Esteli to Alajuela and Back

Submitted by fyl on 22 June, 2008 - 07:57.

This is the story of our adventure traveling to Costa Rica and back. Besides being "just a story" there is some useful travel information, particularly about crossing the Sapoa/Peñas Blancas border.

On 15 June, at 7AM we headed out by car with a planned destination of Alajuela, Costa Rica. I was planning for a 12 hour trip. We made it is about nine and one half hours. Everything was very uneventful from Estelí to the border except for a gas station/cafetin in San Benito where they didn't have a key to their own bathroom.

At the Nicaragua side of the border we had two things to deal with—finding the always missing cop to get him to sign off on the car and dealing with me, a Nicaragua resident traveling on a U.S, passport which is supposed to mean needing a "Visa de Salida". As for the cop, the next time I will bring a bag of rosquillas to go with the coffee that the TransNica bus driver bought him. I don't call it a bribe, just a convenience fee.

Once the car paperwork was signed off, I filled out the little "crossing the border" paperwork and handed it to the guy at the first window along with my passport and cedula. I was thinking about the car paperwork which I needed to hand in at the next window and hadn't asked anything about getting the Visa de Salida. He entered something on the computer, stamped my passport and handed it back to me. No questions, no forms and no C$70. In addition, the DGI guy didn't even ask about what was in the car of look at it. Easy.

On the Costa Rica side, the drill was the usual including the guy who might check the car not even asking where it was. The only hitch was that in the building where you get your temporary permit for the vehicle they had a new computer system. It was designed to handle CA-4 vehicles different from others which makes sense. But, it couldn't deal with a CA-4 vehicle with the owner being a usano. After much discussion they fudged the entry and we were on our way. The guy also told me on the way back I could just "wave the paper" outside his office rather than wait in line and the return was very quick.

We arrived in Alajuela mid-afternoon and showed up at La Familia B&B which is half a block west and half a block north of the fire station. Nice location as it is very central but not on a main street. Decent room, great people and WiFi plus breakfast for two. Not bad for $30/night. (That was the rate for a week. $35 for a single night.)

I dealt with my business stuff, Ana bought shoes and all went well. We have been looking for a new girlfriend for Carlos and I had looked in La Nacion on-line before we headed to CR. There were samoyed puppies for sale. We called and then headed out to look at them. We ended up with Baruffa. But, we had four more days to stay in the B&B. Well, the folks at the B&B were ok with this 8-week old puppy staying there. It really is run by a family and they all fell in love with her which was a good thing.

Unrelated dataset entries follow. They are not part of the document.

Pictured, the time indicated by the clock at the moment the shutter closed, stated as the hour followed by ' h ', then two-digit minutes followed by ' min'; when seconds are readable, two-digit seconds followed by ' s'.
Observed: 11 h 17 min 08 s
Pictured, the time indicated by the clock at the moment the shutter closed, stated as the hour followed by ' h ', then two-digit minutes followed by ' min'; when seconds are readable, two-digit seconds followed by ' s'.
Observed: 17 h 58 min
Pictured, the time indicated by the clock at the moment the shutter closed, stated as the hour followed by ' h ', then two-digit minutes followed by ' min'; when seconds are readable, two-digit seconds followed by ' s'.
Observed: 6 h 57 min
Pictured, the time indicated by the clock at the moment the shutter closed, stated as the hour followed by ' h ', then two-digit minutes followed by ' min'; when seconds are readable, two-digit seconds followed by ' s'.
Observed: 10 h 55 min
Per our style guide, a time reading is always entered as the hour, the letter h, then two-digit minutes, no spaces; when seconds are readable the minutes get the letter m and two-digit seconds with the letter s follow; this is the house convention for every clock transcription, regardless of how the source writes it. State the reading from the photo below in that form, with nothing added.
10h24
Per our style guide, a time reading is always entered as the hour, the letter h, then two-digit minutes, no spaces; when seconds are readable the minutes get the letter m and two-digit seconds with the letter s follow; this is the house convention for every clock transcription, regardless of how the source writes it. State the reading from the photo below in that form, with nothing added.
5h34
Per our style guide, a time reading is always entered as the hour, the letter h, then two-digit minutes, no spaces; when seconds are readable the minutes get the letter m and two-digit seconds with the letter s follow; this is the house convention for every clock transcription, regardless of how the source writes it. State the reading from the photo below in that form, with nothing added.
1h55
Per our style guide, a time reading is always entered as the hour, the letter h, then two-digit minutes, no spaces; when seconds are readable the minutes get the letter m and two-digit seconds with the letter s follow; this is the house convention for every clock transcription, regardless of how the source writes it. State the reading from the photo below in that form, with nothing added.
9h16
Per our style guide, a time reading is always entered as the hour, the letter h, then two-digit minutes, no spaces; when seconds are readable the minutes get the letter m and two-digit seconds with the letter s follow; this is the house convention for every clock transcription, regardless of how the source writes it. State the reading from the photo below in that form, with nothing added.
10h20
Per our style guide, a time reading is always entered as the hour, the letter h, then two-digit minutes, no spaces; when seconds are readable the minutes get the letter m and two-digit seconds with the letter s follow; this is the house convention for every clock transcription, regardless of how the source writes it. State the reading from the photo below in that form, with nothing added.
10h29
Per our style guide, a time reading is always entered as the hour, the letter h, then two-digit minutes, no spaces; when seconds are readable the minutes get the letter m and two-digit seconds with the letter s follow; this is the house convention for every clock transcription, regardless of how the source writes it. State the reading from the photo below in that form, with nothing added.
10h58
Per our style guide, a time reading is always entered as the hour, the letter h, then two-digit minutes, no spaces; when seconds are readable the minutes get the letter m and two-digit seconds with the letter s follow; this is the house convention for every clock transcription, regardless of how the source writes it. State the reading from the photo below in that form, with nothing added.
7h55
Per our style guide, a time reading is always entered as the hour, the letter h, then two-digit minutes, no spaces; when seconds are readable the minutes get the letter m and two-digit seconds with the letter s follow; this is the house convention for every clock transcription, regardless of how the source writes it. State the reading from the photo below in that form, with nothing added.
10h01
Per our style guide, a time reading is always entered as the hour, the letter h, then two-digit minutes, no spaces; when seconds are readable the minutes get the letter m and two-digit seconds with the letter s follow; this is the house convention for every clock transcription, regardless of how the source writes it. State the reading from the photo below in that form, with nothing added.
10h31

In particular, Oscar was the person in the hotel during the day. When we were out and about, he took care of her. With the exception of one other guest who "only likes cats", we all got along fine.

Our return plans were to head to La Cruz on Saturday and then cross the border early Sunday. The goal was to "smuggle" Baruffa across the border. We left a 9:30AM for our leisurely trip to the border. But, by 12:15 we were in Liberia. We ate lunch there, did some shopping and realized we could still make it across the border that day. So, we re-packed our junk so it looked less like a car full of plastic bags of Costa Rica stores and headed to the border.

Ana had been training Baruffa to stay on the floor under her legs. Her plan (I had a different one) was to just sit there with the dog on the floor if and when the car got inspected. We did the CR paperwork for us and the car and crossed over to the Nicaragua side. She had filled out the customs declaration form (saying we had nothing) and I got out to look for the DGI dude. I found him and he decided he wanted to look in the car. The windows were rolled up (we had been using the air conditioning) so I reached inside the front door to unlock the left rear door.

Ana peacefully sat there with her purse on her lap (and a dog under her legs). He chatted with her asking why so much luggage and such. "We were at the beach and have towels and stuff", she lied. He asked which beach and she responded, "Tamarindo". He was happy, closed the door and signed the form.

She doesn't even need to get her passport stamped so she stays in the car. I do the car paperwork and, once again, hand them my passport and cédula along with the little "I am here" form. No questions, no fees. Stamped again like a normal Nicaraguan.

By a little bit after 7PM we are in Estelí and Carlos is introduced to Baruffa. All seems well.